Au cours de la conférence sur les perspectives des achats locaux auprès des femmes
À l’occasion de la célébration de la Journée nationale de la femme nigérienne, commémorée chaque 13 mai, les femmes de la Cour des comptes ont procédé, le mercredi 13 mai 2026 à Niamey, à une remise de linceuls à la morgue du cimetière musulman de Yantala. Ce geste humanitaire a été suivi d’une cérémonie à la Cour des comptes marquée par des conférences sur l’autonomisation économique et l’ascension des femmes aux postes de décision.
Le don remis par les femmes de la Cour des comptes à la morgue du cimetière de Yantala est composé de plusieurs rouleaux de draps mortuaires, ainsi que d’encens. À cette occasion, la greffière en chef de la Cour des comptes, Mme Roufai Fatouma, a fait savoir que ce geste de solidarité et de compassion est destiné à soutenir les familles éprouvées par le deuil, tout en traduisant l’engagement social des femmes de l’institution envers la communauté.
A la cérémonie de célébration qui s’est tenue au siège de la Cour, le président de la première chambre, M. Magagi Tanko a félicité les femmes pour leur engagement quotidien au service de la Cour des comptes et de la République du Niger. Selon lui, le 13 mai rappelle le courage, la détermination et les sacrifices consentis par les femmes nigériennes pour la reconnaissance de leurs droits, leur participation à la vie nationale et leur place dans les sphères de décision. La présidente de la Cour des comptes, a-t-il dit, demeure une illustration éloquente des capacités de la femme à assumer les plus hautes responsabilités au même titre que les hommes.
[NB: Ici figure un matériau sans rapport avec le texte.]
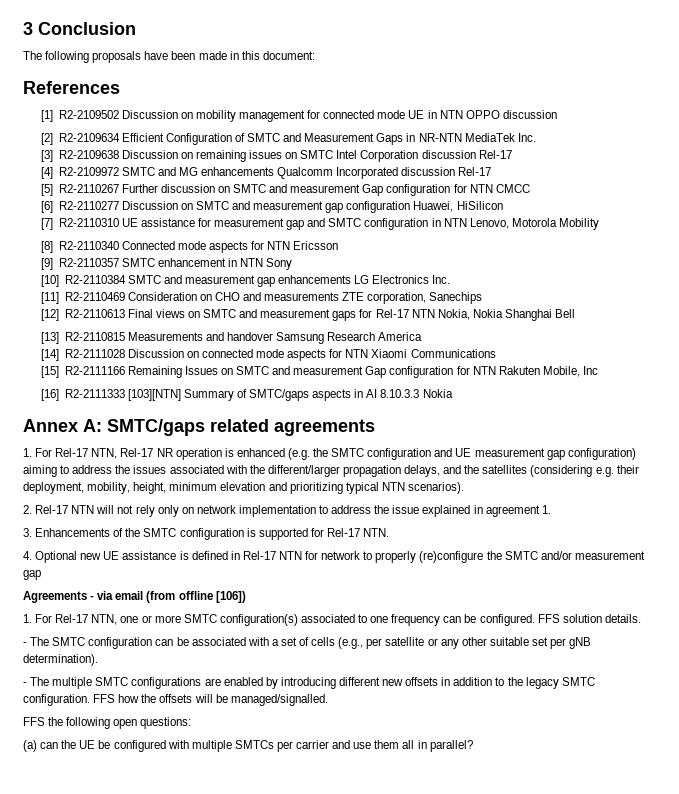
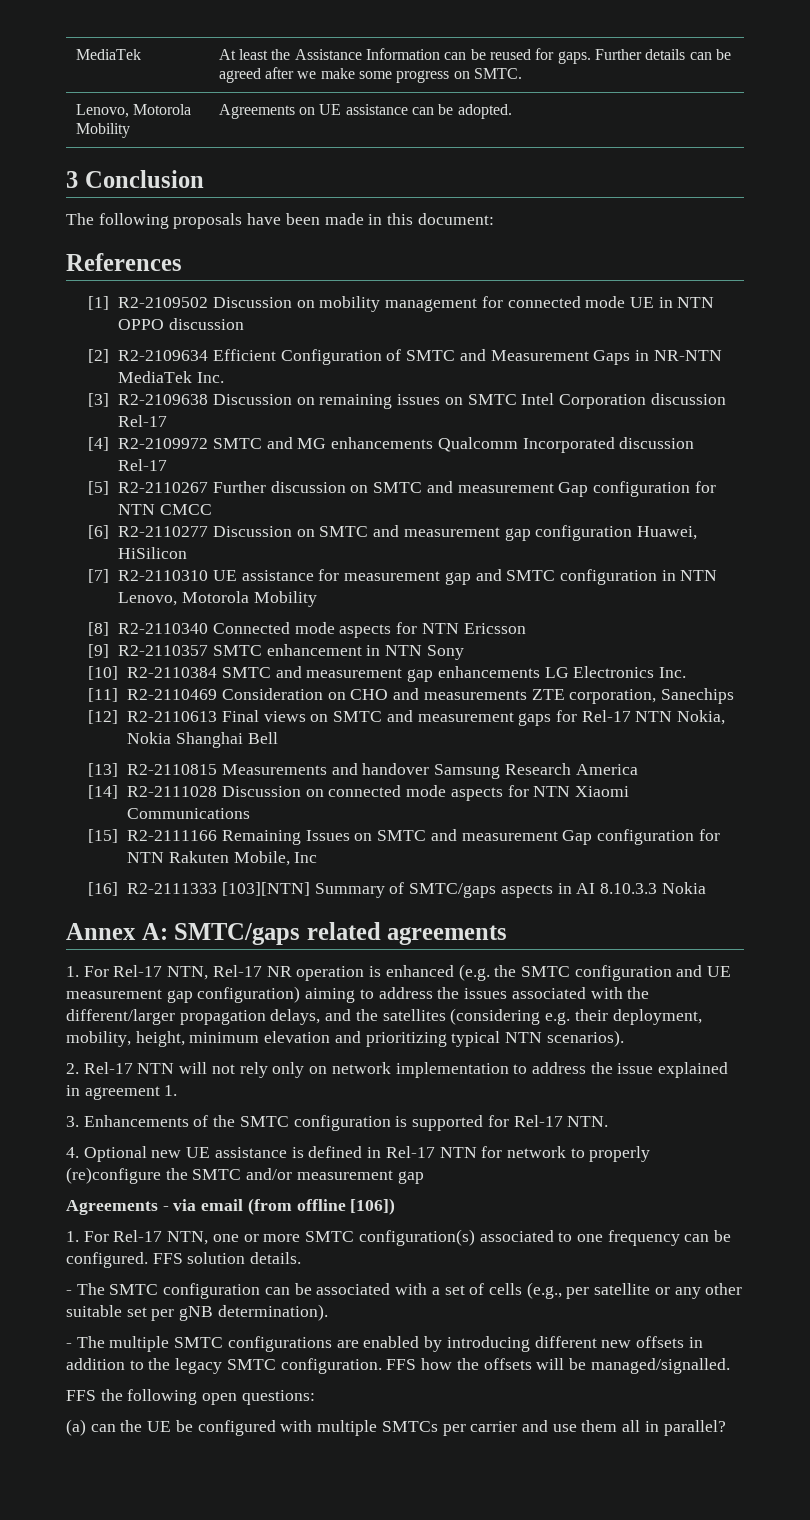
(23, 28) none -> [75,49,141,60] [218,48,731,64] [218,67,522,83] [75,104,191,118] [75,123,130,138] [218,104,512,119] MediaTek | At least the Assistance Information can be reused for gaps. Further details can be agreed after we make some progress on SMTC. // Lenovo, Motorola Mobility | Agreements on UE assistance can be adopted. //

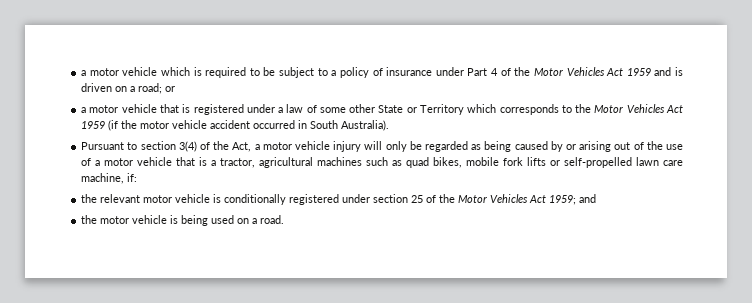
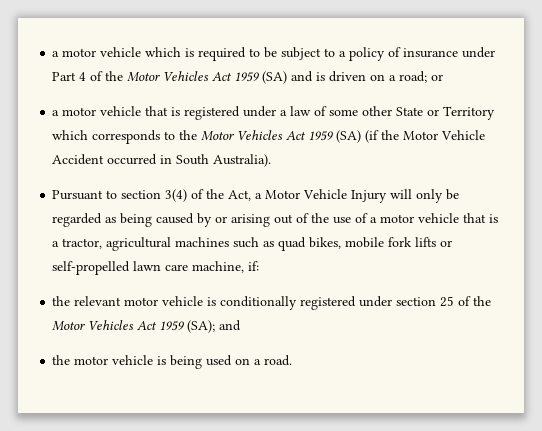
(651, 72) none -> [262,71,288,84] (SA)
(106, 125) none -> [336,130,362,143] (SA)
[140,120,251,129] motor vehicle accident -> [403,130,486,140] [52,154,105,165] Motor Vehicle Accident
[262,141,362,152] motor vehicle injury -> [265,189,388,203] Motor Vehicle Injury
[549,195,577,205] 1959; -> [159,320,216,333] 1959 (SA);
Par ailleurs, M. Magagi Tanko a salué la remarquable capacité des femmes à concilier responsabilités professionnelles et obligations familiales, souvent avec discrétion, dignité et abnégation. « Nous formons le vœu que les femmes de la Cour des comptes poursuivent leur marche vers davantage d’épanouissement professionnel, de responsabilité et de leadership au bénéfice du pays », a-t-il souhaité.
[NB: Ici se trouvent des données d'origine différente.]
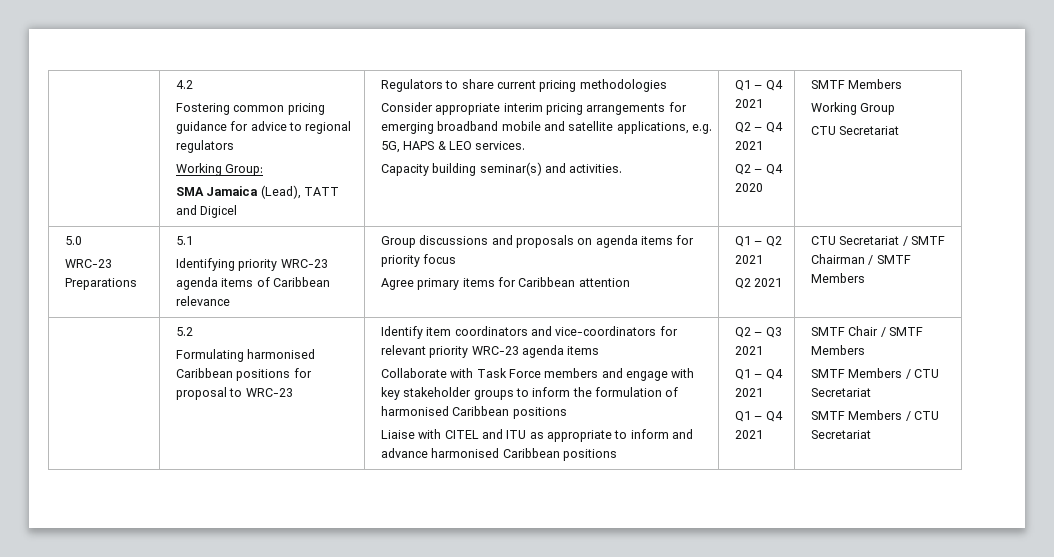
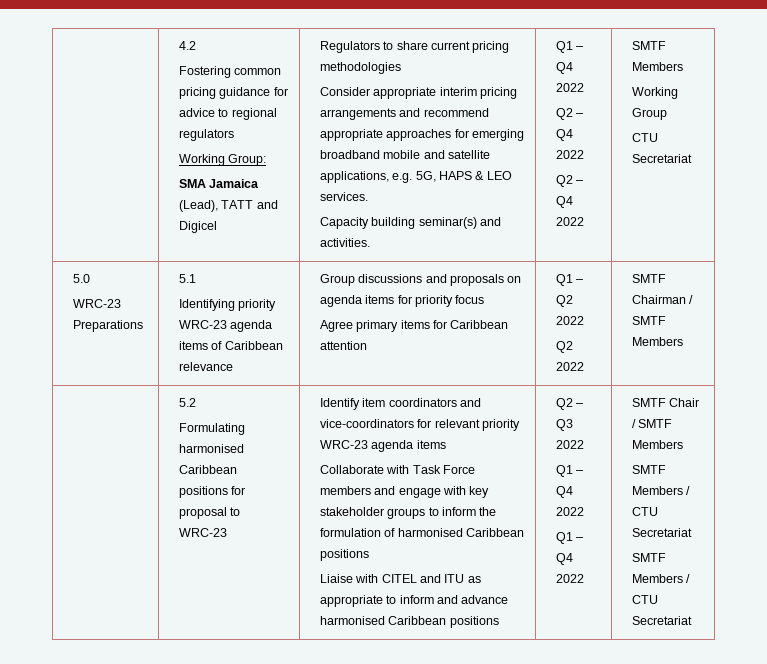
(666, 109) none -> [399,108,489,117] [319,129,452,141] and recommend appropriate approaches
[734,99,763,108] [734,122,783,133] [734,141,763,150] [734,164,783,175] [734,183,763,192] 2021 // Q2 – Q4 2021 // Q2 – Q4 2020 -> [555,83,584,92] [555,108,584,120] [555,129,573,141] [555,150,584,159] [555,175,584,187] [555,196,573,208] [555,217,584,226] 2022 // Q2 – Q4 2022 // Q2 – Q4 2022
[734,255,763,264] [734,278,783,289] [810,236,908,246] 2021 // Q2 2021 | CTU Secretariat / -> [555,316,584,325] [555,341,573,353] [555,362,584,371] 2022 // Q2 2022 |
[734,346,763,355] [734,369,783,380] [734,388,763,397] [734,411,783,422] [734,430,763,439] 2021 // Q1 – Q4 2021 // Q1 – Q4 2021 -> [555,440,584,449] [555,465,584,477] [555,486,573,498] [555,507,584,516] [555,532,584,544] [555,553,573,565] [555,574,584,583] 2022 // Q1 – Q4 2022 // Q1 – Q4 2022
Auparavant, Mme Aicha Na Allah Gouzayé, conseillère à la Cour des comptes, a rappelé que c’était le 13 mai 1991 que les femmes nigériennes étaient sorties massivement pour exiger une meilleure représentation des femmes au sein de la commission préparatoire de la Conférence nationale souveraine. « Cette date historique est à mettre à l’actif des femmes qui se sont battues et ont obtenu une meilleure représentativité en juillet 1991. C’est le point de départ pour la prise en compte et l’intégration de la femme nigérienne dans les secteurs socio-économique et politique », a-t-elle rappelé. La célébration du 13 mai, a-t-elle expliqué, est devenue une occasion pour les différentes structures de magnifier la femme nigérienne à travers des activités de sensibilisation, de plaidoyer, de solidarité et de réjouissance.
À la même occasion, ces femmes ont organisé deux conférences, dont l’une est consacrée au thème : « Les achats locaux auprès des femmes : quelles perspectives ? », animée par la promotrice du salon Made in Niger, Mme Rabi Arzika ; et l’autre par la greffière à la deuxième chambre, Maitre Mariama Taganga Mamoudou, portant sur « L’excellence au féminin : défis et stratégies de l’ascension des femmes nigériennes aux postes de hautes décisions ».